Suppose we are interested in characterizing 1.69-oz (47.9-g) packages of plain M&Ms. We obtain 30 bags (ten from each of three stores) and, for each bag, report the number of blue, brown, green, orange, red, and yellow M&Ms—for yellow, the number in parentheses is the number of yellow M&Ms in the first five drawn from the bag—and their combined net weight. Table 2 summarizes the data for the last six samples. The full set of data for all 30 samples is available as a separate spreadsheet or R file.
bag id | store | blue | brown | green | orange | red | yellow | net weight (g) |
---|---|---|---|---|---|---|---|---|
25 | CVS | 07 | 13 | 00 | 04 | 15 | 16 (2) | 48.212 |
26 | Target | 06 | 15 | 01 | 13 | 10 | 14 (1) | 51.682 |
27 | CVS | 05 | 17 | 06 | 04 | 08 | 19 (1) | 50.802 |
28 | Kroger | 01 | 21 | 06 | 05 | 19 | 14 (0) | 49.055 |
29 | Target | 04 | 12 | 06 | 05 | 13 | 14 (2) | 46.577 |
30 | Kroger | 15 | 08 | 09 | 06 | 10 | 08 (1) | 48.317 |
Having collected some data, our next step is to examine it for possible problems, such as missing values or errors introduced when we recorded the data, or to identify important variables and interesting patterns or trends within or between these variables. Although this information is embedded within the data itself, often it is difficult to see it when the data is displayed as a table, particularly if the data set is large in size. Instead, we use one or more simple visualizations of the data.

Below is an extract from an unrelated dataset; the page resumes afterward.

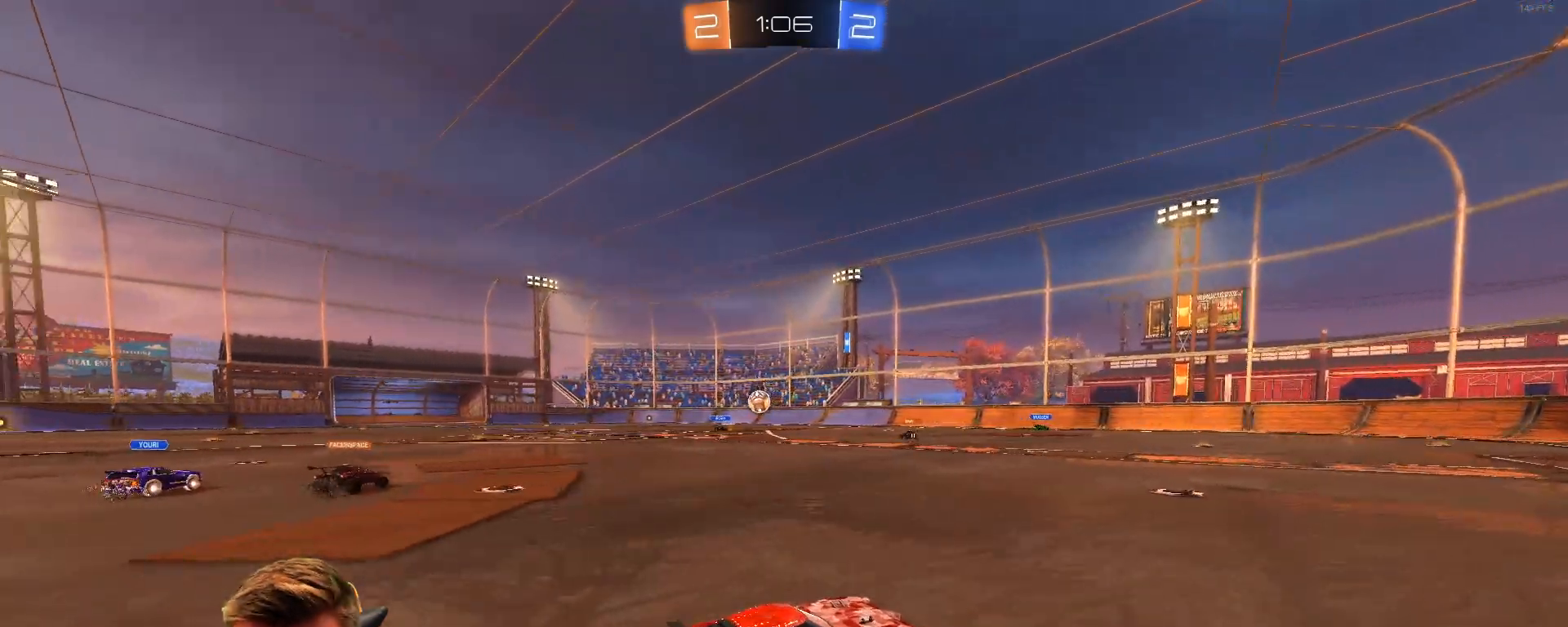
{"buttons": ["R2"], "left_stick": "right", "right_stick": "center", "events": [[267, "left_stick", "right"]]}
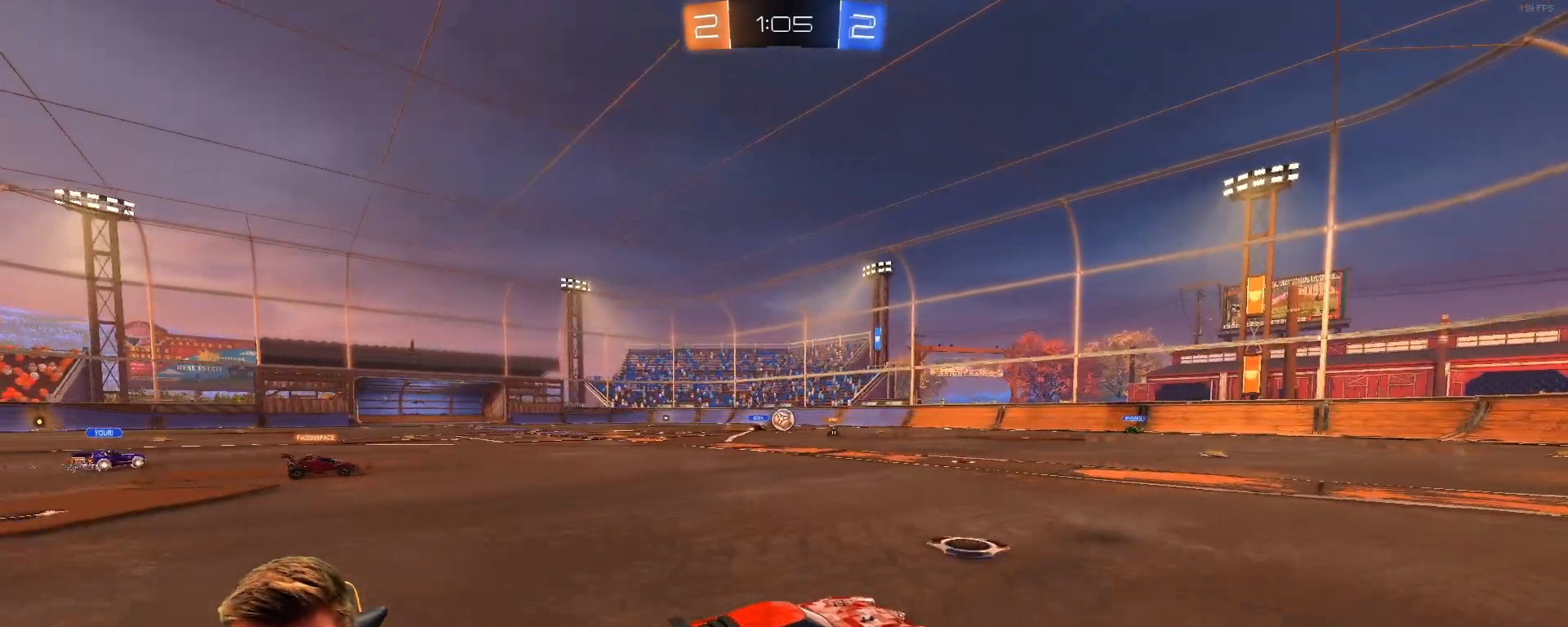
{"buttons": ["R2"], "left_stick": "left", "right_stick": "center", "events": [[83, "left_stick", "up-right"], [150, "left_stick", "center"], [483, "left_stick", "left"]]}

Two simple visualizations are box and whisker plots and dot plots, examples of which are shown in Figure 1 using the data for yellow M&Ms. Note that neither plot has meaningful information along the y-axis as the vertical dimension simply helps us visualize the data. The vertical distribution of points in the dot plot, for example, is the result of jittering, which offsets samples that share a com-mon value so that, we hope, each appears as a distinct point.
Investigation 6. Use the dot plot in Figure 1 to deduce the general structure of a box and whisker plot, giving particular attention to the position along the x-axis of the three vertical lines that make up the yellow box and the two vertical lines that make up the whiskers on either side of the yellow box. You might begin by tabulating the number of samples that fall to the left of the box, that fall within the box, including its boundaries, and that fall to the right of the box, and the number of samples that lie to the left and to the right of line inside the box.